RECORDS SUPPLIED>
***
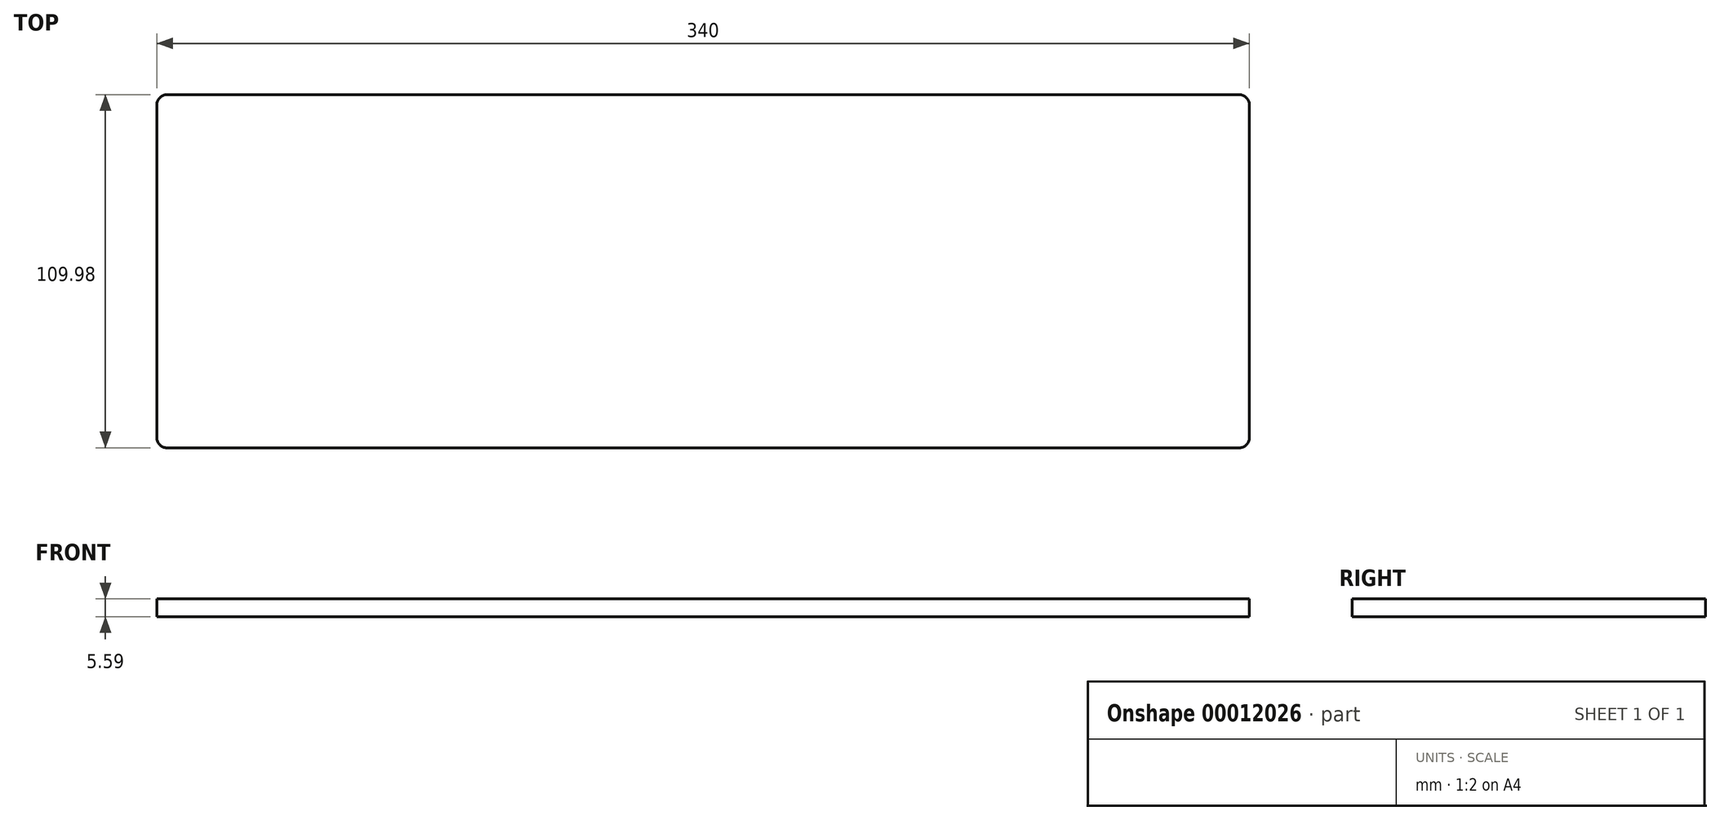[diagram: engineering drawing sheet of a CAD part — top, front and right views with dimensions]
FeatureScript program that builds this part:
***
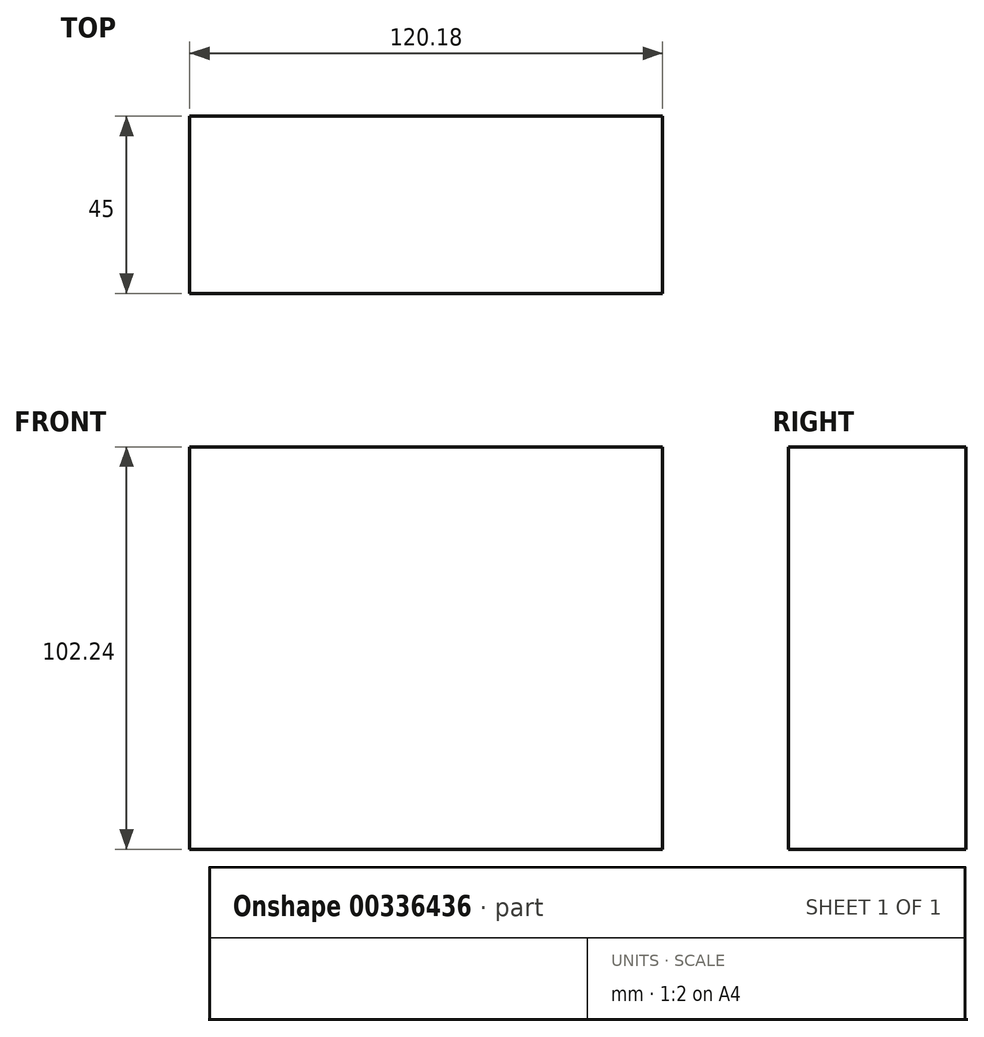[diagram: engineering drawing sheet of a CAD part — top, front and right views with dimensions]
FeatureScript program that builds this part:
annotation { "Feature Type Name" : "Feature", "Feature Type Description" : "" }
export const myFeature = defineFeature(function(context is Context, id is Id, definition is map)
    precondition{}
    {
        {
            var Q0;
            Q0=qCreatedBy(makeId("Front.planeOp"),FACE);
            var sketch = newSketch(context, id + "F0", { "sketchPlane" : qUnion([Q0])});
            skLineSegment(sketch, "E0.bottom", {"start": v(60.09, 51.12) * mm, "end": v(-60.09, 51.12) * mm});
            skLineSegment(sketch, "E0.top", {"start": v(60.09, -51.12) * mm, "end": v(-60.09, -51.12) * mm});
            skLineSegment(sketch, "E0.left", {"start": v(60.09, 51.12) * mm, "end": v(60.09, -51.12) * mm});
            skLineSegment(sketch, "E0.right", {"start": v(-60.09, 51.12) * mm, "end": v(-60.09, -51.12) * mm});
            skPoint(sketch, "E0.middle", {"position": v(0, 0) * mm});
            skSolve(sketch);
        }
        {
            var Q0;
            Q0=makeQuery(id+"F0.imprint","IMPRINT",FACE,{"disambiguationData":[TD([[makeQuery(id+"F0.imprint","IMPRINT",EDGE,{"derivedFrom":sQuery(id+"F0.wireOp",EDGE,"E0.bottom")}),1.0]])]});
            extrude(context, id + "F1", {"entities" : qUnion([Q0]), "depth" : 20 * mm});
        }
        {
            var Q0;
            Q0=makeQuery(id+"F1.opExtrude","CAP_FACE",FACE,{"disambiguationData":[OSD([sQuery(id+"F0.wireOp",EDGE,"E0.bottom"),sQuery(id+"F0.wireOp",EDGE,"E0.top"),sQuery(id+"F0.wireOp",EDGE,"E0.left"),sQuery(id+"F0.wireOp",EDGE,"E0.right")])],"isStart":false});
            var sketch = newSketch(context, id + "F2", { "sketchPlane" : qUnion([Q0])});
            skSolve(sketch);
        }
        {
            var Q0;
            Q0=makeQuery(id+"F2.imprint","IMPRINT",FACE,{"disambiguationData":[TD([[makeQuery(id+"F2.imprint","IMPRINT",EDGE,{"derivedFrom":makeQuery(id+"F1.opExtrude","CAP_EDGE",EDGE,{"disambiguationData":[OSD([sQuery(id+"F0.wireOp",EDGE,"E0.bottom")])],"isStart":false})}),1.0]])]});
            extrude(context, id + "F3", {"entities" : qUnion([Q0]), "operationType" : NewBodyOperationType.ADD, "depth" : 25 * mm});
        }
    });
***
GIVEN PROBLEM> How many lines in the listing above contain the string "sketchPlane"? Case matters; reply with the number alone.

TASK RESPONSE> 2